The night you were working the front desk I was mid-manic obsessive phase. No gluten, no dairy, no meat. At least 15 miles of running per week, preferably closer to 20. I had just finished running 6 miles. Legs trembling, knees creaking: I was hungry, and tired in a way that sleeping doesn’t fix. I don’t know whether I’m running to or from something when I have these fits. Maybe both. Maybe I’m running away from myself and towards that ever-receding Ideal. Trying to sweat out my guilt and regrets, trying to run faster and farther and out of my own body in a way that’s never going to be possible.

You were perched on a stool, one hand blindly groping into that gaudy red box of salt and fat and preservatives I can’t pronounce. And you didn’t eat them daintily or one cracker at a time. You ate them by the handful, shamelessly. You inhaled those greasy orange squares, savored the traces of salt and grease on your fingertips. We made accidental eye contact as I left, and you shrugged unapologetically, smiling slightly as if to say Well? What about it?

Gym culture is predicated on a delicate charade, dependent on two basic premises:
  1. People’s dissatisfaction with their current state of being.         
  2. The belief that they can attain a coveted Ideal if they work hard enough.
Where that dissatisfaction stems from, and what physical ideal serves as inspiration varies from person to person. But the overarching message stays the same: “You need to change. We can help you”. You need to get bigger, or smaller, leaner, or more flexible. Fold, bend, lift, stride, strive, drive through the pain. If you work hard enough, one day you will be happy. If you work hard enough, one day you will not have to be you anymore. Sleep more. Hydrate. Avoid carbs, avoid fat, avoid alcohol. Avoid, and avoid, and avoid.

Food is such a strange and heavy topic. History and heredity taught me to measure my worth by the depth of my emptiness. The outcrop of collarbone, concavity of ribcage, precise angle of scapula arching away from the spine, the deep pelvic basin. My brain perceives these as signs of order and self-control. Every indulgence comes laden with comfort and guilt like a string of lost battles in the war for perfection. The fact that the words “food” and “indulgence” are so integrally connected in my head says something about our relationship.

I don’t really know how to say what I’m trying to say here, except that it was perfect. You were perfect and perfectly timed, because I was trying so hard to control, control, control myself and failing. I know you didn’t mean to, but you gave me permission to be human. You gave me permission to crave salt and fat and weird preservatives. You entered the holy temple of The Ideal and unapologetically ate something so familiar and comforting I could have cried.  
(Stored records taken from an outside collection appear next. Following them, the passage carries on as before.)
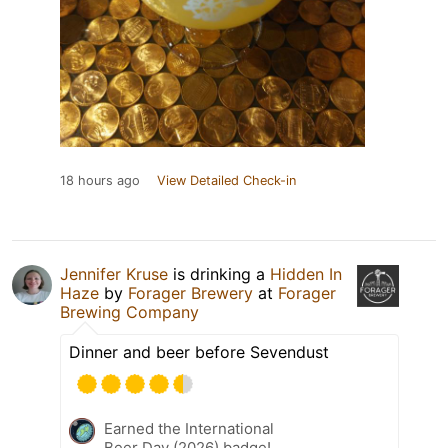
18 hours ago
View Detailed Check-in
Jennifer Kruse
is drinking a
Hidden In
Haze
by
Forager Brewery
at
Forager
Brewing Company
Dinner and beer before Sevendust
Earned the International
Beer Day (2026) badge!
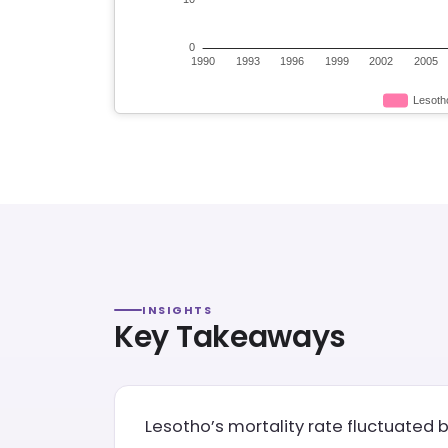
INSIGHTS
Key Takeaways
Lesotho’s mortality rate fluctuated b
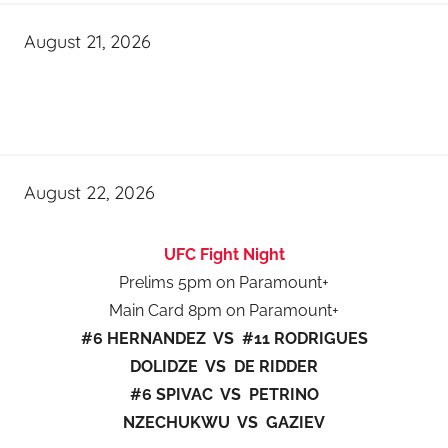
August 21, 2026
August 22, 2026
UFC Fight Night
Prelims 5pm on Paramount+
Main Card 8pm on Paramount+
#6 HERNANDEZ VS #11 RODRIGUES
DOLIDZE VS DE RIDDER
#6 SPIVAC VS PETRINO
NZECHUKWU VS GAZIEV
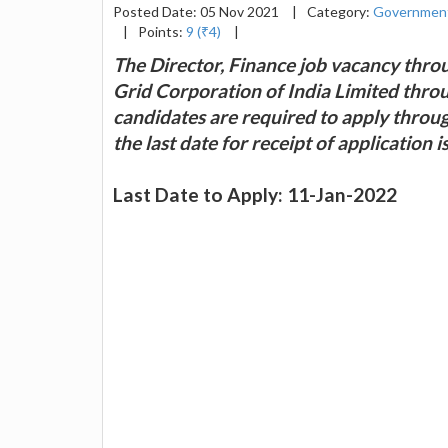
Posted Date: 05 Nov 2021
|
Category:
Government
|
Points:
9 (₹4)
|
The Director, Finance job vacancy thro
Grid Corporation of India Limited throu
candidates are required to apply throu
the last date for receipt of application 
Last Date to Apply: 11-Jan-2022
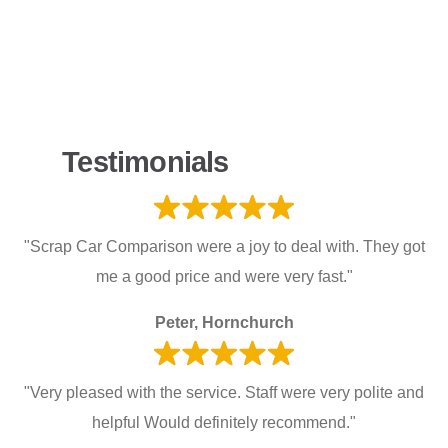
Testimonials
"Scrap Car Comparison were a joy to deal with. They got
me a good price and were very fast."
Peter, Hornchurch
"Very pleased with the service. Staff were very polite and
helpful Would definitely recommend."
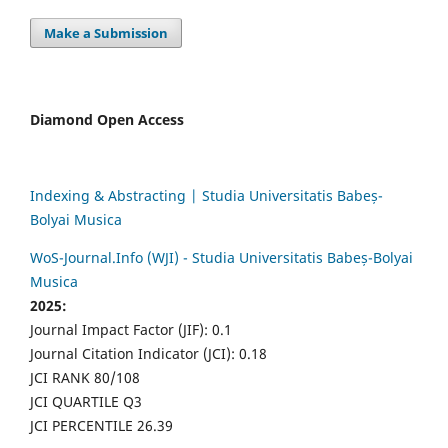
Make a Submission
Diamond Open Access
Indexing & Abstracting | Studia Universitatis Babeș-
Bolyai Musica
WoS-Journal.Info (WJI) - Studia Universitatis Babeș-Bolyai
Musica
2025:
Journal Impact Factor (JIF): 0.1
Journal Citation Indicator (JCI): 0.18
JCI RANK 80/108
JCI QUARTILE Q3
JCI PERCENTILE 26.39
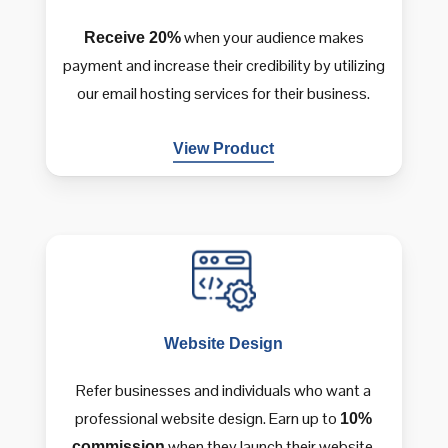
when your audience makes
Receive 20%
payment and increase their credibility by utilizing
our email hosting services for their business.
View Product
Website
Design
Refer businesses and individuals who want a
professional website design. Earn up to
10%
when they launch their website.
commission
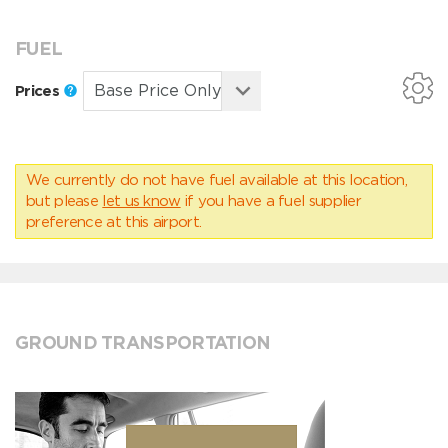
FUEL
Prices
We currently do not have fuel available at this location,
but please
let us know
if you have a fuel supplier
preference at this airport.
GROUND TRANSPORTATION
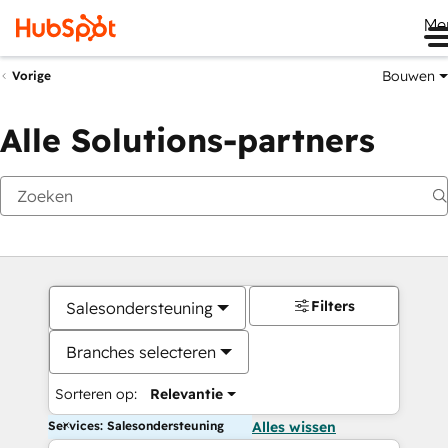
Me
Bouwen
Vorige
Alle Solutions-partners
Filters
Salesondersteuning
Branches selecteren
Sorteren op:
Relevantie
Services: Salesondersteuning
Alles wissen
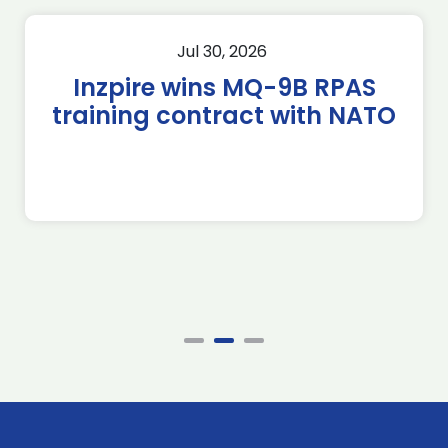
Jul 30, 2026
Inzpire wins MQ-9B RPAS
training contract with NATO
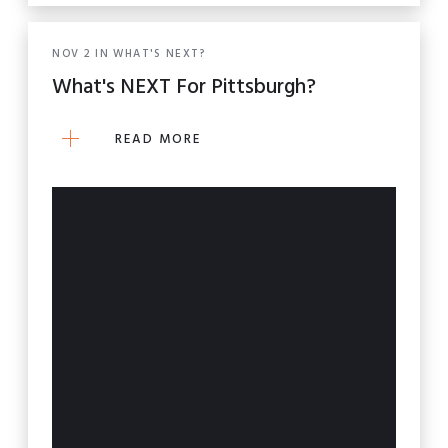
NOV
2
IN
WHAT'S NEXT?
What's NEXT For Pittsburgh?
READ MORE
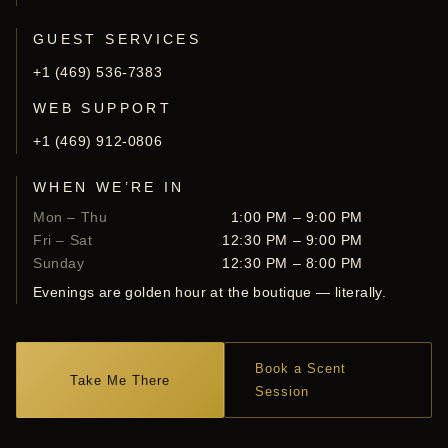
GUEST SERVICES
+1 (469) 536-7383
WEB SUPPORT
+1 (469) 912-0806
WHEN WE’RE IN
Mon – Thu
1:00 PM – 9:00 PM
Fri – Sat
12:30 PM – 9:00 PM
Sunday
12:30 PM – 8:00 PM
Evenings are golden hour at the boutique — literally.
Book a Scent
Take Me There
Session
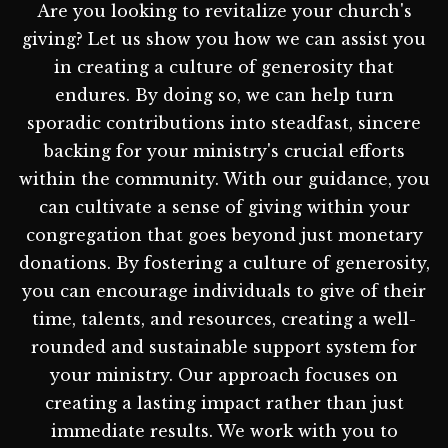
Are you looking to revitalize your church's
giving? Let us show you how we can assist you
in creating a culture of generosity that
endures. By doing so, we can help turn
sporadic contributions into steadfast, sincere
backing for your ministry's crucial efforts
within the community. With our guidance, you
can cultivate a sense of giving within your
congregation that goes beyond just monetary
donations. By fostering a culture of generosity,
you can encourage individuals to give of their
time, talents, and resources, creating a well-
rounded and sustainable support system for
your ministry. Our approach focuses on
creating a lasting impact rather than just
immediate results. We work with you to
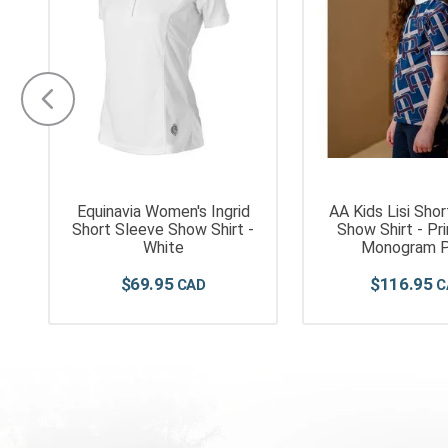
Equinavia Women's Ingrid
AA Kids Lisi Sho
t
Short Sleeve Show Shirt -
Show Shirt - Pr
White
Monogram P
$
69
.
95
$
116
.
95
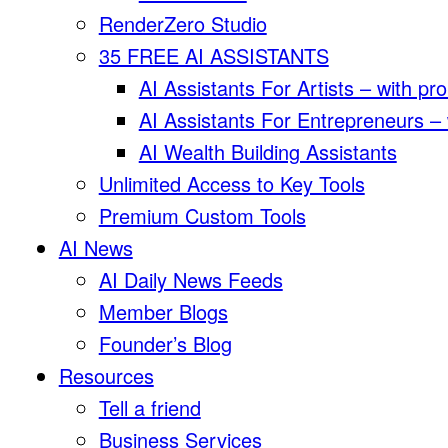
RenderZero Studio
35 FREE AI ASSISTANTS
AI Assistants For Artists – with pr
AI Assistants For Entrepreneurs –
AI Wealth Building Assistants
Unlimited Access to Key Tools
Premium Custom Tools
AI News
AI Daily News Feeds
Member Blogs
Founder’s Blog
Resources
Tell a friend
Business Services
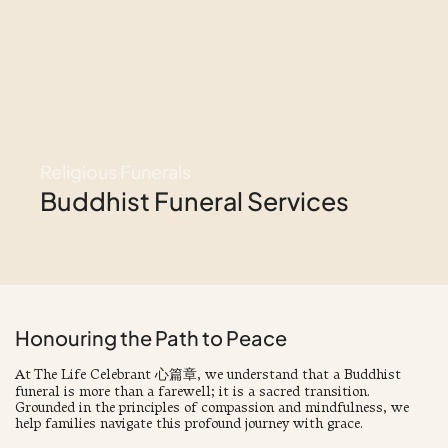
Religious Funerals
Buddhist Funeral Services
Honouring the Path to Peace
At The Life Celebrant 心篇章, we understand that a Buddhist
funeral is more than a farewell; it is a sacred transition.
Grounded in the principles of compassion and mindfulness, we
help families navigate this profound journey with grace.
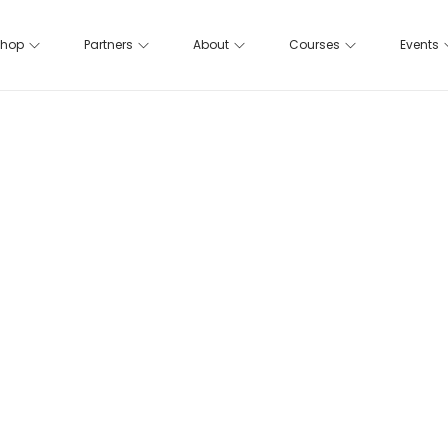
hop
Partners
About
Courses
Events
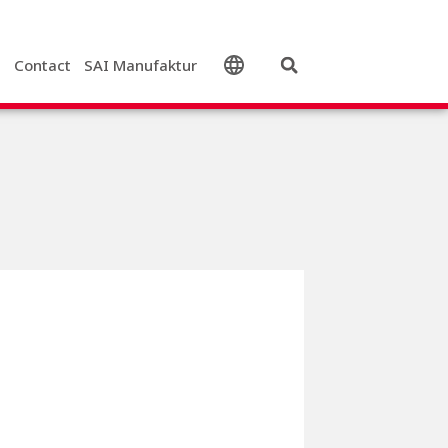
s
Contact
SAI Manufaktur
English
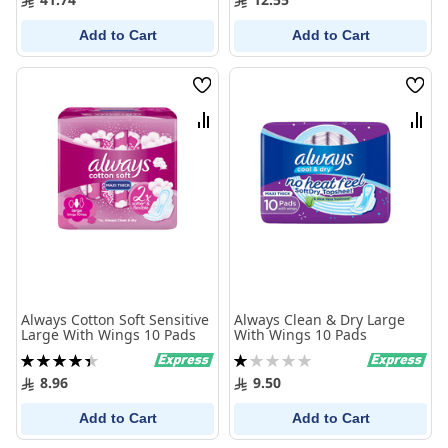
Add to Cart
Add to Cart
Wish
Wish
List
List
Compare
Comp
Always Cotton Soft Sensitive
Always Clean & Dry Large
Large With Wings 10 Pads
With Wings 10 Pads
Rating:
Rating:
90%
20%
8.96
9.50
Add to Cart
Add to Cart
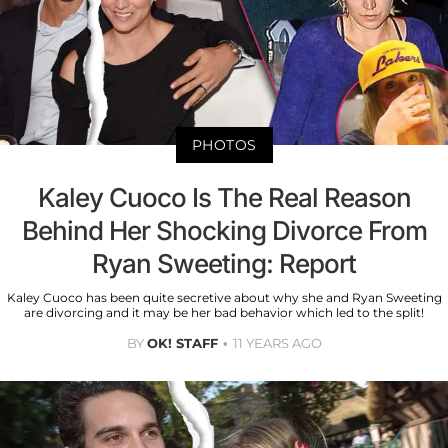
PHOTOS
Kaley Cuoco Is The Real Reason
Behind Her Shocking Divorce From
Ryan Sweeting: Report
Kaley Cuoco has been quite secretive about why she and Ryan Sweeting
are divorcing and it may be her bad behavior which led to the split!
BY
OK! STAFF
11 YEARS AGO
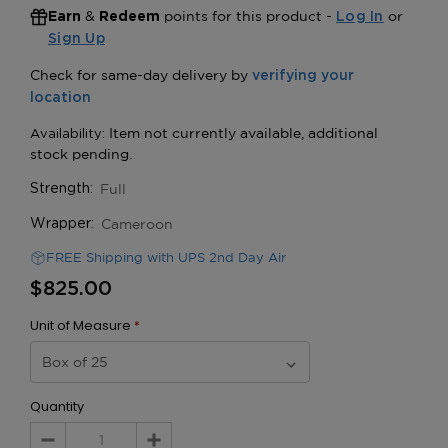
&
points for this product -
or
Earn
Redeem
Log In
Sign Up
Full
Strength:
Cameroon
Wrapper:
FREE Shipping with UPS 2nd Day Air
$825.00
Unit of Measure
*
Quantity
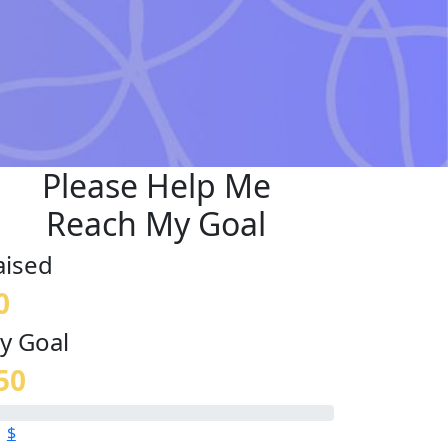
Please Help Me
Reach My Goal
aised
0
y Goal
50
$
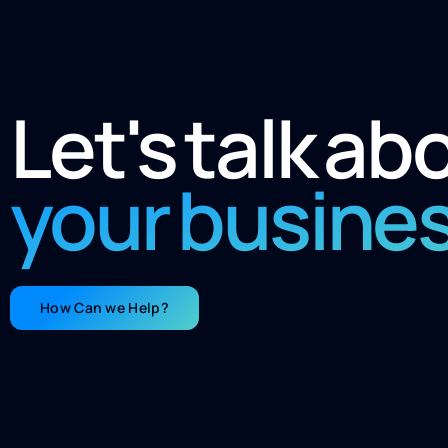
Let's talk ab
your busine
How Can we Help?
So thank you for existing. Thank you for being unapologetic. Thank you for not sitting there, drinking a protein shake like obvious product placement in a low-budget movie. I think I love you, and I know I love Cheez-Its. And I’m trying to love this body, with all its impulses and strange cravings.


-b


(P.S. if you haven’t tried the Tobasco Hot & Spicy flavor yet, you aren’t living life to the fullest.)